Participants in the UC condition were asked to maintain their usual dietary and exercise habits for 4 months until they were reevaluated. On a biweekly basis, their weight and BP were monitored and their health habits were assessed to ensure that they had not joined any exercise or weight-loss program and had maintained their body weight.
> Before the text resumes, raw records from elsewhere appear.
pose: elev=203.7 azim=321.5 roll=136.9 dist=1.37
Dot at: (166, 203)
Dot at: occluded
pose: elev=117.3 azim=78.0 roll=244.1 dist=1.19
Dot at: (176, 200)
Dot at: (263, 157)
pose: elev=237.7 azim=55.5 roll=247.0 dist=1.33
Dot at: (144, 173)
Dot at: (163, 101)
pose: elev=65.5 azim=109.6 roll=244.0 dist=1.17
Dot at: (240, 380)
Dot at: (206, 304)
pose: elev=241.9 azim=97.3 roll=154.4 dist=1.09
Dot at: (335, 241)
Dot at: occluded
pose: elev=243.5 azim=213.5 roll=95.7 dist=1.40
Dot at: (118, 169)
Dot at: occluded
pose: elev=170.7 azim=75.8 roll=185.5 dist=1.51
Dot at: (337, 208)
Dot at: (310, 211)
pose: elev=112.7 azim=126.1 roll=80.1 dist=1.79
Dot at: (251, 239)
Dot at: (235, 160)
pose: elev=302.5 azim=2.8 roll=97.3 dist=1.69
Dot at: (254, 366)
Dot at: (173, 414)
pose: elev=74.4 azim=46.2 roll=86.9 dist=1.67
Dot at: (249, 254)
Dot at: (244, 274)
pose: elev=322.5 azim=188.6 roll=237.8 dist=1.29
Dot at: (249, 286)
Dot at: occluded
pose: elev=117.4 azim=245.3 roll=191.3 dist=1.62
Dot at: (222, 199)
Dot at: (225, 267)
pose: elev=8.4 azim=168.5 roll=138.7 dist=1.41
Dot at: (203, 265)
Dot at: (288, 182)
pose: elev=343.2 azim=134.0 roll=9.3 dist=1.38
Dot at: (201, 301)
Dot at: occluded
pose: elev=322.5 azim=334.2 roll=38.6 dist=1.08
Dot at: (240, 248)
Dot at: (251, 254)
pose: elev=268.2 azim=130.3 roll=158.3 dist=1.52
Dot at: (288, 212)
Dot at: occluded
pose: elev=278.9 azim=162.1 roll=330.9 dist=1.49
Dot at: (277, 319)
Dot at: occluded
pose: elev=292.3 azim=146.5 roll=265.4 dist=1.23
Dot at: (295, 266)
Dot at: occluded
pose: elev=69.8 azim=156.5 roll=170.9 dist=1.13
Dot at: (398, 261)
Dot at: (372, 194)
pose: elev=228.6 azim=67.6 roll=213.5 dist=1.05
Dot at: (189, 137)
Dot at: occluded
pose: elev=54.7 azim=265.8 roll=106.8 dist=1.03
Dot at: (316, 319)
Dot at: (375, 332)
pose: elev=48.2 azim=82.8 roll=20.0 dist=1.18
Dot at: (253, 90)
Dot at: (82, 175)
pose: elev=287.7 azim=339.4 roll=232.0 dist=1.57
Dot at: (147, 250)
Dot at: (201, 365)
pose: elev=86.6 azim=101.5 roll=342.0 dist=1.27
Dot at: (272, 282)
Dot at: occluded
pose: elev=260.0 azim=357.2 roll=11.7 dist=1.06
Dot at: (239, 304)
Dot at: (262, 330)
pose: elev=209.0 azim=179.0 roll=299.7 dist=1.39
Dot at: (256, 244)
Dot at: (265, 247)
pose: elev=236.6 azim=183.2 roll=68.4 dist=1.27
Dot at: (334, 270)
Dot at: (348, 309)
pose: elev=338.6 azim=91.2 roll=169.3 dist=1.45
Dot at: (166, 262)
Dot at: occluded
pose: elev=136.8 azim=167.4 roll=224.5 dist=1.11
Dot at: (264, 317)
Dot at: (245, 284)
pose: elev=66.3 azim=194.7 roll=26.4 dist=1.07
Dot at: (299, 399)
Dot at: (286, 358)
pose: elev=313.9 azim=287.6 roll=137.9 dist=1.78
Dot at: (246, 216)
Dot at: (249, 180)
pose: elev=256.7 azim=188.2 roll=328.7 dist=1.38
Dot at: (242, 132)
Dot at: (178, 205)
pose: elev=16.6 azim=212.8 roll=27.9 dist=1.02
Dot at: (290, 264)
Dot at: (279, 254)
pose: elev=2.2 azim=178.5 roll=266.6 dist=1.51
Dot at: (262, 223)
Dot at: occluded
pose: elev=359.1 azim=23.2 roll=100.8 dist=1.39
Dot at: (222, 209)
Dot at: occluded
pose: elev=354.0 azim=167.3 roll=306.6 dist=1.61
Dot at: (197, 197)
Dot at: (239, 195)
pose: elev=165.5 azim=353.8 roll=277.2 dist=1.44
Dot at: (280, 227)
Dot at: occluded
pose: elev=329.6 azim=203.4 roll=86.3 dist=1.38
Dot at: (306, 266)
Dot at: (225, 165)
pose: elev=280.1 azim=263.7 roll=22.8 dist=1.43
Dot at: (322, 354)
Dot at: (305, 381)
The effect of treatment on the primary and secondary outcomes was evaluated using the general linear model function in SAS statistical software, version 9.1 (SAS Institute, Cary, North Carolina). Separate models were estimated for each outcome. The predictors in each model were 2 indicator variables carrying the orthogonal contrasts (DASH-WM and DASH-A vs UC and DASH-WM vs DASH-A) and the corresponding pretreatment value of the outcome, age, sex, and ethnicity (white vs nonwhite). We also adjusted for posture in the analysis of ambulatory BP and for arterial diameter at rest in the FMD analysis. With respect to changes in aerobic capacity, exercise endurance, and weight-related variables, where DASH-WM was expected a priori to differ from the other 2 groups, we used 2 planned contrasts: DASH-WM vs DASH-A and DASH-WM vs UC. Data for all outcomes were analyzed following the intent-to-treat principle, with missing data managed using the multiple imputation method available in SAS PROC MI. We estimated that we would have about 80% power to detect a 0.5-SD difference between the active treatments and UC and a 0.6-SD difference between the 2 active treatments.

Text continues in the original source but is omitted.